-- Data for this exercise --

---

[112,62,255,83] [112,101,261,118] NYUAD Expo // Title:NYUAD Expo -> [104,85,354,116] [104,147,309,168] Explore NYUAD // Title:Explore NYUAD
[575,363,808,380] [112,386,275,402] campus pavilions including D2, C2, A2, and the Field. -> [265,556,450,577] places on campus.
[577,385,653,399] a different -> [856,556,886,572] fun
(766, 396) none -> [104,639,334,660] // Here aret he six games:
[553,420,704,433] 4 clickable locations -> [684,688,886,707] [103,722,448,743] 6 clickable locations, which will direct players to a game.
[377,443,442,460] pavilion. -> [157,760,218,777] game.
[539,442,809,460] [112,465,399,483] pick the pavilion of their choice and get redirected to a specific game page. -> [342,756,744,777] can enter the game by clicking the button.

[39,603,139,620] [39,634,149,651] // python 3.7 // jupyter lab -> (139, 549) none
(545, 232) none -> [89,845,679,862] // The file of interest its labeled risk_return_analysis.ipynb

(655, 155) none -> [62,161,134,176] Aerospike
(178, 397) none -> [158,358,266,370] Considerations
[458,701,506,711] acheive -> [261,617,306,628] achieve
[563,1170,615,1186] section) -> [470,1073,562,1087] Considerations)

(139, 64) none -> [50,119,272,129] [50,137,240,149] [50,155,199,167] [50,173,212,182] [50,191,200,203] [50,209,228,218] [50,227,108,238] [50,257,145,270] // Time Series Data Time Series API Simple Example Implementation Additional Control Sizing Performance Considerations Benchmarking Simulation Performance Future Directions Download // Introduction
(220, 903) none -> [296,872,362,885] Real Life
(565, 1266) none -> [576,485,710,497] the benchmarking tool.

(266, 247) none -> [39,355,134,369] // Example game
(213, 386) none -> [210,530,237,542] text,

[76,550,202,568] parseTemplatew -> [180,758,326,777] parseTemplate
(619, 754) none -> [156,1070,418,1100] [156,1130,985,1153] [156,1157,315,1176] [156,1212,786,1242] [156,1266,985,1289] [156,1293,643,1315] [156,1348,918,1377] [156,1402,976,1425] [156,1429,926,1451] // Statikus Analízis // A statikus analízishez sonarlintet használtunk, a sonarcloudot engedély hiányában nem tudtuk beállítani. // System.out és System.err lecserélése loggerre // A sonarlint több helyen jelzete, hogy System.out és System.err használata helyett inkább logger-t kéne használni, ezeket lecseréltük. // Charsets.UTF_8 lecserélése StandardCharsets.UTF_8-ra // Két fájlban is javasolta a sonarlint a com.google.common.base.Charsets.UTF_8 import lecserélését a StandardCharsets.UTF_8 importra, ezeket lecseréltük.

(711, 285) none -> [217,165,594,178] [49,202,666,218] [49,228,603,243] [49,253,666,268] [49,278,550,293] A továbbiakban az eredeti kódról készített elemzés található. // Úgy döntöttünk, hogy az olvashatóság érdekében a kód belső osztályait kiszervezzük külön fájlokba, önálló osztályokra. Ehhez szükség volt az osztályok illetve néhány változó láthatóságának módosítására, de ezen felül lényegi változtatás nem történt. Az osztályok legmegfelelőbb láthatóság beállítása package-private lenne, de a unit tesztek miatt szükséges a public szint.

---

-- What you are asked to do --
Could you repeat exactly the lines in the listing above from the one with "[458,701,506,711] acheive ->" down to the one with "(565, 1266) none"? Include both of those lines.

-- Result of this task --
[458,701,506,711] acheive -> [261,617,306,628] achieve
[563,1170,615,1186] section) -> [470,1073,562,1087] Considerations)

(139, 64) none -> [50,119,272,129] [50,137,240,149] [50,155,199,167] [50,173,212,182] [50,191,200,203] [50,209,228,218] [50,227,108,238] [50,257,145,270] // Time Series Data Time Series API Simple Example Implementation Additional Control Sizing Performance Considerations Benchmarking Simulation Performance Future Directions Download // Introduction
(220, 903) none -> [296,872,362,885] Real Life
(565, 1266) none -> [576,485,710,497] the benchmarking tool.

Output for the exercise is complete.